Incorporating more fruits and vegetables into your daily meals is a fantastic way to nurture and expand your children’s flavor palette. Not only do they provide essential vitamins and minerals, but they also add vibrant colors, flavors, and textures to your dishes. Trust me when I say that making this change doesn’t mean sacrificing taste or enjoyment; it’s about enhancing the overall dining experience and nurturing our bodies at the same time.
Tips to Sneak More Fruits and Veggies Into Your Diet
1. Get Creative with Smoothies
Smoothies are a fantastic way to introduce fruits and vegetables into your family’s diet, especially for picky eaters. Blend a variety of fruits like berries, bananas, and mangoes with leafy greens such as spinach or kale. You can also experiment with other vegetables by combining carrots, beets, and cucumbers with a touch of citrus for a refreshing and nutritious beverage.

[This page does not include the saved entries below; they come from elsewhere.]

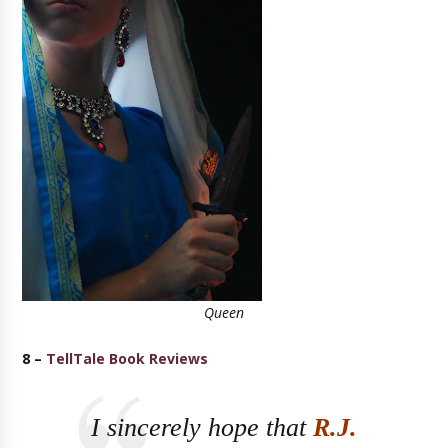
Queen
8 –
TellTale Book Reviews
I sincerely hope that
R.J.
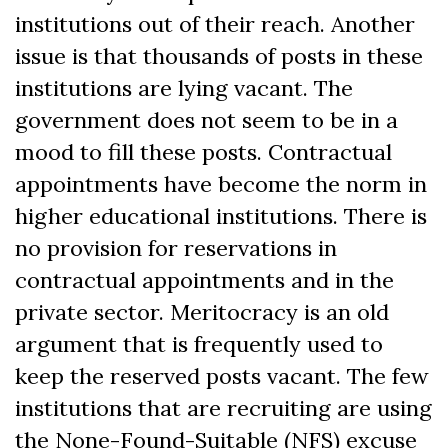
institutions out of their reach. Another
issue is that thousands of posts in these
institutions are lying vacant. The
government does not seem to be in a
mood to fill these posts. Contractual
appointments have become the norm in
higher educational institutions. There is
no provision for reservations in
contractual appointments and in the
private sector. Meritocracy is an old
argument that is frequently used to
keep the reserved posts vacant. The few
institutions that are recruiting are using
the None-Found-Suitable (NFS) excuse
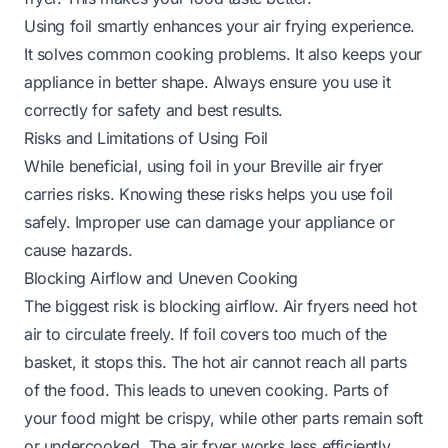
Using foil smartly enhances your air frying experience.
It solves common cooking problems. It also keeps your
appliance in better shape. Always ensure you use it
correctly for safety and best results.
Risks and Limitations of Using Foil
While beneficial, using foil in your Breville air fryer
carries risks. Knowing these risks helps you use foil
safely. Improper use can damage your appliance or
cause hazards.
Blocking Airflow and Uneven Cooking
The biggest risk is blocking airflow. Air fryers need hot
air to circulate freely. If foil covers too much of the
basket, it stops this. The hot air cannot reach all parts
of the food. This leads to uneven cooking. Parts of
your food might be crispy, while other parts remain soft
or undercooked. The air fryer works less efficiently.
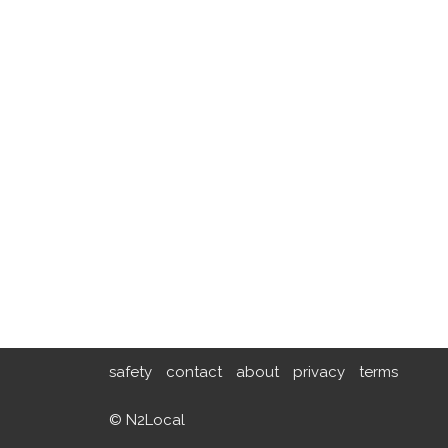
safety
contact
about
privacy
terms
© N2Local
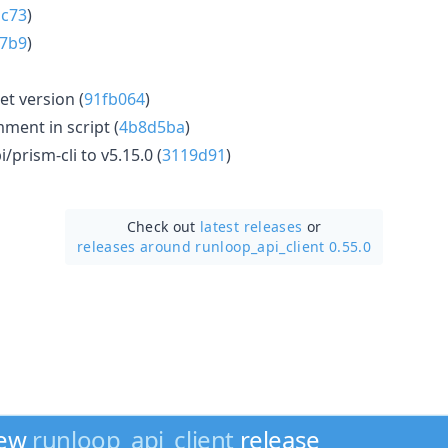
c73
)
7b9
)
get version (
91fb064
)
ent in script (
4b8d5ba
)
/prism-cli to v5.15.0 (
3119d91
)
Check out
latest releases
or
releases around runloop_api_client 0.55.0
new
runloop_api_client
release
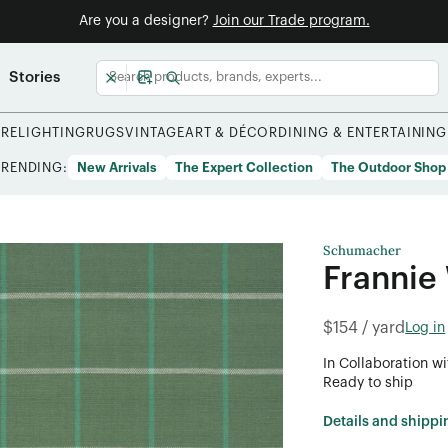
Are you a designer?
Join our Trade program.
Stories
URE
LIGHTING
RUGS
VINTAGE
ART & DÉCOR
DINING & ENTERTAINING
TRENDING:
New Arrivals
The Expert Collection
The Outdoor Shop
Schumacher
Frannie
$154 / yard
Log in
In Collaboration wi
Ready to ship
Details and shippi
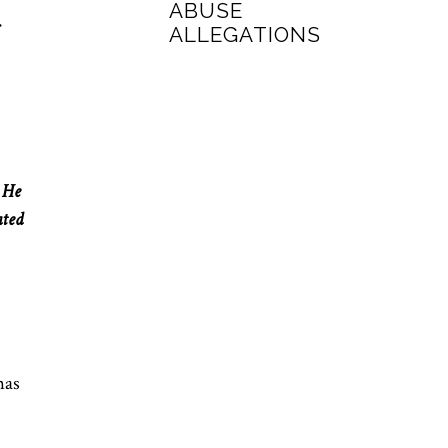
ABUSE
ALLEGATIONS
. He
ated
has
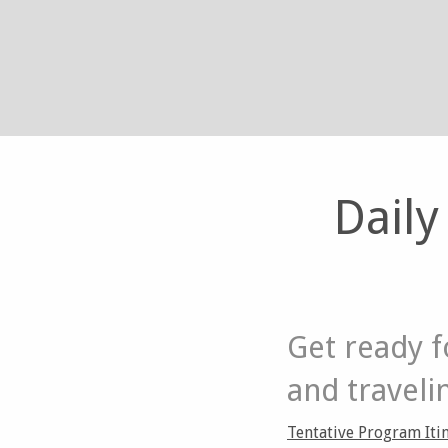
Daily
Get ready f
and traveli
Tentative Program Itin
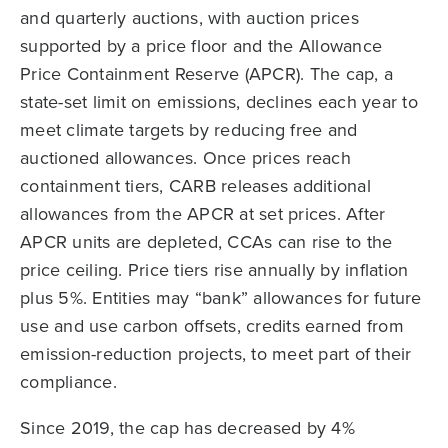
and quarterly auctions, with auction prices
supported by a price floor and the Allowance
Price Containment Reserve (APCR). The cap, a
state-set limit on emissions, declines each year to
meet climate targets by reducing free and
auctioned allowances. Once prices reach
containment tiers, CARB releases additional
allowances from the APCR at set prices. After
APCR units are depleted, CCAs can rise to the
price ceiling. Price tiers rise annually by inflation
plus 5%. Entities may “bank” allowances for future
use and use carbon offsets, credits earned from
emission-reduction projects, to meet part of their
compliance.
Since 2019, the cap has decreased by 4%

2. Sneak Veggies into Sauces and Soups
If your family is not fond of visible vegetables, pureeing them and incorporating them into sauces and soups is a smart approach. Finely chop or blend vegetables like zucchini, bell peppers, or carrots and add them to tomato-based sauces for pasta or pizza. Similarly, you can blend vegetables into soups, such as butternut squash soup or tomato bisque, for added nutrition without compromising taste. Most kids love soups especially in the colder months.
3. Create Colorful Salads
Salads are a great way to showcase an array of vibrant fruits and vegetables. Encourage your family to experiment with different combinations and toppings. Include a variety of colorful vegetables like tomatoes, cucumbers, bell peppers, and carrots on a bed or arugula, spinach or kale. Boost the nutritional value by adding fruits like sliced apples, berries, or citrus. Top it off with a homemade dressing for a delicious and healthy meal. They may not try it at first but keep trying. Trust me it takes repetition but eventually kids will try a bite.
4. Make Fruits and Vegetables the Star of the Dish
Instead of relegating fruits and vegetables to the sidelines, make them the focal point of your family’s meals. For example, prepare vegetable stir-fries with a colorful mix of bell peppers, broccoli, snow peas, bok choy and mushrooms. Roast a medley of root vegetables like sweet potatoes, carrots, and parsnips for a hearty and nutritious side dish. Experiment with fruit-based salads by combining watermelon, strawberries, feta cheese, and mint leaves for a refreshing summer treat.
5. Incorporate Fruits and Vegetables into Baked Treats
Baked goods can be a sneaky way to include more fruits and vegetables in your family’s diet. Add mashed bananas or applesauce to muffin or bread recipes for natural sweetness and moisture. Consider incorporating grated zucchini or carrots into cakes or brownies for added nutrition. Not only will your family enjoy these delicious treats, but they will also benefit from the added vitamins and fiber. This is a personal favorite in my home. I love adding veggies to baked goods and using banana as a sweetener.
6. Engage Your Family in Meal Planning and Preparation
Getting your family involved in meal planning and preparation can foster a positive attitude towards fruits and vegetables. Encourage your children to pick out their favorite fruits and vegetables at the grocery store or farmers’ market. Let them participate in washing, chopping, and cooking, which can make them more excited about eating what they helped create. If they’re still young and can’t reach the counter to help, investing in a toddler tower is something you won’t regret.
7. Make Snacking Fun and Nutritious
Snacks are an excellent opportunity to incorporate more fruits and vegetables into your family’s daily routine. Keep a bowl of fresh fruit on the kitchen counter for easy access and visibility. Slice up vegetables like carrots, cucumbers, and bell peppers and serve them with hummus or yogurt-based dips. You can also make homemade fruit popsicles using pureed fruits, providing a refreshing and healthy treat for your family.
Incorporating more fruits and vegetables into your family’s daily meals doesn’t have to be a daunting task. By trying a few or all of these practical and delicious tips, you can make healthy eating an enjoyable experience for your loved ones. Remember to be creative, involve your family in the process, and have fun experimenting with different flavors and combinations. Your efforts towards a healthier and more nutritious diet will not only benefit your family’s well-being but also create lasting memories around the dinner table. Start small, embrace the journey, and watch as fruits and vegetables become a staple part of your family’s daily meals.